Передо мною работа молодого геттингенского филолога Шнелля[46]
. Шнелль берет шесть основных слов, обозначающих по-гречески: «познание», и пытается проследить их историю в доплатоновское время. Вот и все. Автор изучает разнообразные вариации и переходы значений этих слов. Он черпает свой материал в философии и поэзии, в эпиграфике и диалектологии, восходя порой, чтобы проследить особенно живучий смысловой оттенок, к санскриту или нисходя к новогреческому. Он почти не вступает в пределы собственно философии и лишь очень осторожно пытается наметить соотносительность семантических переходов с философской проблематикой. Но перед нами раскрывается процесс исключительной глубины и силы. Процесс этот развертывается в пределах между двумя ощущениями познания: познание как реальное овладение предметом и познание как чистое видение. Это — цепь попыток связать, объединить или разделить, противопоставить друг другу эти два предельные смысла. Интеллектуализируясь или конкретизируясь, насыщаясь этическими элементами или освобождаясь от них, то сгущая, то расширяя свой смысл, — слова живут напряженною жизнью и символизируют всю историю греческого духа в его исканиях и достижениях. В этой игре смыслов предуказаны все возможности и пределы античного умозрения и все многообразие его познавательной проблематики…Частные исследования, подобные работе Шнелля, намечают возможность конкретного приближения к морфологии культуры, идея которой была брошена Шпенглером в крайне отвлеченной и условной форме. А ведь книга Шнелля (очень скромная и совсем не исключительная) — далеко не единичный факт. Я остановился на ней лишь как на характерном примере.
Я не знаю для философа чтения более поучительного и волнующего, чем хороший лексикон.
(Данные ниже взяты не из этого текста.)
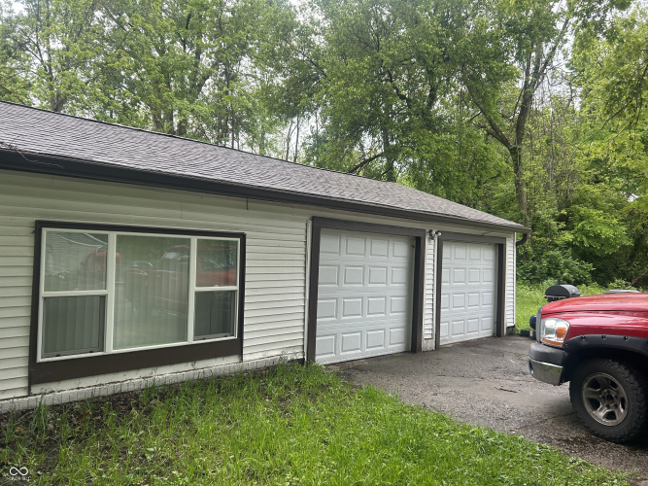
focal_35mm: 26
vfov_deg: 53.0
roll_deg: -0.8
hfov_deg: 67.3
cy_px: 243
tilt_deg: +2.6
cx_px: 324
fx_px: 487
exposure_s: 1/395
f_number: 1.5
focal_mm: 5.7
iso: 50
Откройте хотя бы любой из in folio нестареющего Thesaurus Этбенна, всмотритесь внимательно в жизнь слова, одного только слова. «И как в росинке чуть заметной весь солнца лик ты узнаешь», — так в микрокосме этого слова для вас раскроется все богатство античного духа. В тончайшем смысловом нюансе или переходе вы увидите, изначально предрешенными, — мифы и теогонии, глубочайшие сдвиги и противоборства идей. То движение духа, что в усложненной и запутанной форме выразило себя в трагедии, или философской системе — запечатлено здесь в изначальной чистоте.
Философ культуры должен учиться созерцать слова, как Гете созерцал растение.
Не скороспелые схемы мировой истории, но медленное развитие в нас такого «осязающего видения» — вот подлинный путь к грядущей «морфологии культуры».
Проблема Сократа
Проблема Сократа — старая, исконная проблема европейской культуры. Ницше лишь сузил и обострил ее. Для Ницше Сократ — только «теоретический человек», в его самодовольном оскудении, в его слепоте к изначальному трагизму жизни и отрыве от ее творческого изобилия. Но «теоретический человек» — это последняя и самая страшная опасность сократизма (опасность, которой мы не избегли), а не его основное устремление. Ибо, в конечном счете, проблема Сократа — это проблема познания как такового.
С должной широтой вопрос этот поставлен В.Сеземаном в поучительной статье, вошедшей в четвертую книгу «Евразийского временника». (Признаться, я не совсем понимаю, в чем именно «евразийство» этой статьи).
Сеземан, изучая сущность сократовского интеллектуализма, вскрывает в его основе коренную двойственность. Это та двойственность, что предуказана уже в мифологическом сознании. Изначальное грехопадение как забвение, утрата познания (согласно орфической концепции) и грехопадение как — приобщение к познанию (согласно библейскому повествованию). В этом отражается «некоторая объективная противоположность, присущая самому познанию, противоположность двух его сторон или моментов, одинаково необходимых и одинаково укорененных в самом существе его природы».